Nazis kommen aus der Mitte der Gesellschaft und sind die Konsequenz aus dem rassistischen Alltag dieser Gesellschaft und den rassistischen Praktiken dieses Staates. Solange Flüchtlinge einer staatlichen Selektion ausgeliefert sind, die sie in nützliche, d.h. kapitalistisch Verwertbare, oder in nicht nützliche Personen unterteilen, und zweitere auch gerne wieder in Krisengebieten abgeschoben werden, fühlen sich Nazis in ihrem Handeln bestätigt.
In Anbetracht der kommenden Bundestagswahl und dem anhaltenden Engagement der Integrationsrastvorsitzenden in der “Flüchtlings- und Integrationspolitik” fordern wir von Gülistan Yüksel (Bundestagskandidatin der SPD für Mönchengladbach) eine Stellungnahme zum Thema europäische Flüchtlingspolitik, zu der Frage wie dem rassistischen Alltag der Flüchtlinge an Europas Grenzen entgegnet werden soll und Ihren persönlichen Einsatz gegen die überzogenen Mittel und Handlungsbefugnisse der „Europäischen Agentur für die operative Zusammenarbeit an den Außengrenzen (Frontex)“.

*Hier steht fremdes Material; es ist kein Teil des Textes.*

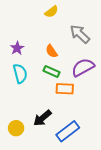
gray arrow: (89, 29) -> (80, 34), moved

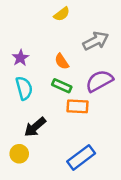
gray arrow: (80, 34) -> (96, 41), turned 110
black arrow: (42, 118) -> (35, 127), moved

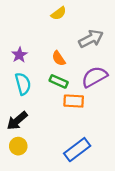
black arrow: (35, 127) -> (17, 121), moved

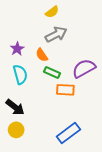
gray arrow: (91, 39) -> (56, 34), moved
orange semicircle: (59, 58) -> (42, 55), moved
black arrow: (17, 121) -> (15, 107), turned -102

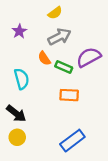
purple star: (17, 49) -> (19, 31), moved
purple semicircle: (84, 68) -> (89, 57), moved
green rectangle: (52, 72) -> (64, 67), moved

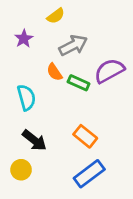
yellow semicircle: (55, 13) -> (56, 16), moved
orange rectangle: (69, 95) -> (85, 136), moved, turned 36
black arrow: (16, 113) -> (34, 140), moved

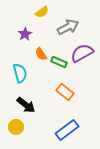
purple star: (24, 39) -> (25, 34), moved
gray arrow: (73, 45) -> (68, 27), moved
orange rectangle: (85, 136) -> (65, 92), moved

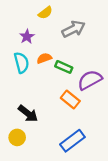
purple semicircle: (82, 53) -> (90, 80), moved
orange semicircle: (41, 54) -> (44, 58), turned 104
cyan semicircle: (20, 73) -> (21, 63), moved

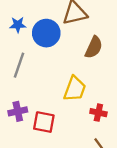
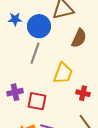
gray line: (19, 65) -> (35, 53), moved

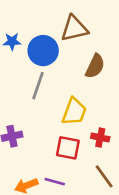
red square: (37, 101) -> (68, 148), moved

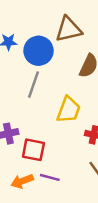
red square: (68, 148) -> (33, 150), moved

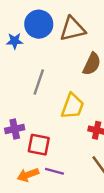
blue circle: (39, 51) -> (39, 24), moved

Zuletzt muss gesagt werden das Antifaschismus sich nicht auf den Kampf gegen Nazis und deren Strukturen beschränken darf. Es bedarf außerdem einer erheblichen Kritik an den aktuellen Umständen, welche es erst möglich machen das sich Nazis aus der Mitte der Gesellschaft heraus entwickeln können. Der Kampf gegen Kapitalismus und Nationalismus muss elementarer Bestandteil eines jeden Antifaschismus sein.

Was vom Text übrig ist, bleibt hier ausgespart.